145               By the end of the 10 August teleconference, which was shortly before 3.00 pm, Edison’s senior executives responsible for the Loy Yang B business had agreed that Edison would accede to the CEPU’s requirements for site access and that electrical contractors only be permitted to work at the Loy Yang B site if they had a certified agreement in place with the CEPU.  Furthermore, Driscoll instructed Sutherland, Burns and others that an agreement accepting these requirements should be concluded with the CEPU as quickly as possible. 

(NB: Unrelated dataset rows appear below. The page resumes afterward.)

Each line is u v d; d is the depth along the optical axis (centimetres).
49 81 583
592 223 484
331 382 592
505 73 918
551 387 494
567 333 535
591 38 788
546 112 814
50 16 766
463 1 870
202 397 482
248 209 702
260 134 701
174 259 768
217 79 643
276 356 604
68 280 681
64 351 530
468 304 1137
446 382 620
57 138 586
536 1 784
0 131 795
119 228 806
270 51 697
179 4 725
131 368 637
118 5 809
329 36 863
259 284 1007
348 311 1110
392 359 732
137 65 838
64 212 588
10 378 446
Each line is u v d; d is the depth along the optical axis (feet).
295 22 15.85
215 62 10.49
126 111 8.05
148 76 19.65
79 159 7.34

146               Immediately after the 10 August teleconference, Sutherland arranged an urgent meeting with Mighell and met with him at Mighell’s office. 

147               On Monday 13 August, Sutherland drafted and signed a letter to Mighell which stated that, further to his discussions with Mighell the previous week, Sutherland was able to confirm the proposal concerning contract work being undertaken at Loy Yang B.  The proposal stipulated in the letter was that Edison and the CEPU would agree that all electrical contractors performing work at Loy Yang B must have a current certified agreement with the CEPU prior to commencing work at the site.  Of itself, Sutherland’s signature on this letter indicates that he did in fact have discussions with Mighell to the effect described during the previous week. 

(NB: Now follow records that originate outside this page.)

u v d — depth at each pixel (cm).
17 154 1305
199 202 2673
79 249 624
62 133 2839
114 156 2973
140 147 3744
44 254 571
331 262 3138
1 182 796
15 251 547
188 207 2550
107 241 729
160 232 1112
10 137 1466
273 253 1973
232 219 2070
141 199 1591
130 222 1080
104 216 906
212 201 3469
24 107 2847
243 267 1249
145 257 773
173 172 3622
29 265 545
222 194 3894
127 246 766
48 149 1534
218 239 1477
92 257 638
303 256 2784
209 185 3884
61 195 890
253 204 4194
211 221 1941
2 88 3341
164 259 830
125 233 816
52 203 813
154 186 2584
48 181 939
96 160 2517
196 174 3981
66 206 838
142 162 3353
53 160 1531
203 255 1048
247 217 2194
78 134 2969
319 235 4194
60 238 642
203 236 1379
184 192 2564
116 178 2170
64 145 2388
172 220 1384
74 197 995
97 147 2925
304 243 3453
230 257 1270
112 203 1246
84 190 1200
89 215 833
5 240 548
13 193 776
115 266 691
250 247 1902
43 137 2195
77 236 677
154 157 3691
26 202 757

148               Edison took various actions on and from 13 August to implement its arrangement with the CEPU.  On the afternoon of 13 August, Buckley told Nabulsi in unequivocal terms that DJN’s services would no longer be utilised by Edison because Edison had been asked by the CEPU not to permit contractors on site who did not have an EBA with the CEPU.  Buckley conveyed this advice to Nabulsi because he was instructed to do so.

149               On 15 August, the CEPU signed a memorandum of understanding recording that it had reached agreement with Simon Engineering and other unions on a site agreement for Loy Yang B.  I infer that the CEPU would not have taken the step of signing the Simon Engineering MOU unless it had received a communication from Edison that Edison agreed to its demands.

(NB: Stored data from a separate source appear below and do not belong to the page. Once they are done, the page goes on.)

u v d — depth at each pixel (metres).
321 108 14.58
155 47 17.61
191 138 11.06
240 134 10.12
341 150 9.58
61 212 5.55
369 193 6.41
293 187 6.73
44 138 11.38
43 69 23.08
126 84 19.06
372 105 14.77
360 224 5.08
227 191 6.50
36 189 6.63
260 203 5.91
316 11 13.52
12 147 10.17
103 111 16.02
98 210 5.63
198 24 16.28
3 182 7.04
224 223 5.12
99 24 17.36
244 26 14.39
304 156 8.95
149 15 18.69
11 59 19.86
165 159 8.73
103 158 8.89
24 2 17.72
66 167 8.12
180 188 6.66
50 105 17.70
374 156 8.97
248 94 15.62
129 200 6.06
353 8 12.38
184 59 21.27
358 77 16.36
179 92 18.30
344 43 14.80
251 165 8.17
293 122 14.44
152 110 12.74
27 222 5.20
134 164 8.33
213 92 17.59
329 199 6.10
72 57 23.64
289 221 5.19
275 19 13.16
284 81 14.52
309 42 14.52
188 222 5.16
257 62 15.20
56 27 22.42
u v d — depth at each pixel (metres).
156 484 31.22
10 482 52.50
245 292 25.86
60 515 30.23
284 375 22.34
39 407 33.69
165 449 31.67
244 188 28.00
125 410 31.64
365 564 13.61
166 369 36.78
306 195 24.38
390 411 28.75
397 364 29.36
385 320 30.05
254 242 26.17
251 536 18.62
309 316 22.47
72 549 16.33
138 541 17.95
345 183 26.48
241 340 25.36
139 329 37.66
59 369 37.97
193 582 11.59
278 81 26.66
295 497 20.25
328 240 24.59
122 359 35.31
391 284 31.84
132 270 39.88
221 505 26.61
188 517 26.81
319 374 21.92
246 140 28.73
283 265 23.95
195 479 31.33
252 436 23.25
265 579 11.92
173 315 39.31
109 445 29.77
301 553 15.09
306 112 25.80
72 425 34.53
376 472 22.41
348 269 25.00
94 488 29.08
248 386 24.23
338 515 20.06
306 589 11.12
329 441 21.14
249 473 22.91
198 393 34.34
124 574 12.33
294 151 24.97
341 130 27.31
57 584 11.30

150               On 16 August, Pearson and Buckley informed the maintenance team leaders that Edison had entered into, or was entering into, an arrangement with the CEPU whereby electrical contractors would not be permitted to work at Loy Yang B if they did not have a certified agreement with the CEPU.

151               DJN was not offered any new contracting work at the Loy Yang B site between August 2001 and about January 2004.  It was permitted to complete pre-existing commitments at the Loy Yang B site up to about 20 September 2001, which was entirely consistent with Edison’s decision to ‘grandfather’ DJN’s existing contractual commitments.

152               After receiving the ACCC’s letter of 27 October 2003, Edison decided that it would no longer comply with its agreement with the CEPU.  It immediately ceased its practice of requiring all electrical contractors to have a current certified agreement with the CEPU before they could commence work at the Loy Yang B site.  Pursuant to this change in practice, DJN was invited early in 2004 to once again tender for work at Loy Yang B and it resumed work as an electrical contractor at the site on or about 2 March 2004. 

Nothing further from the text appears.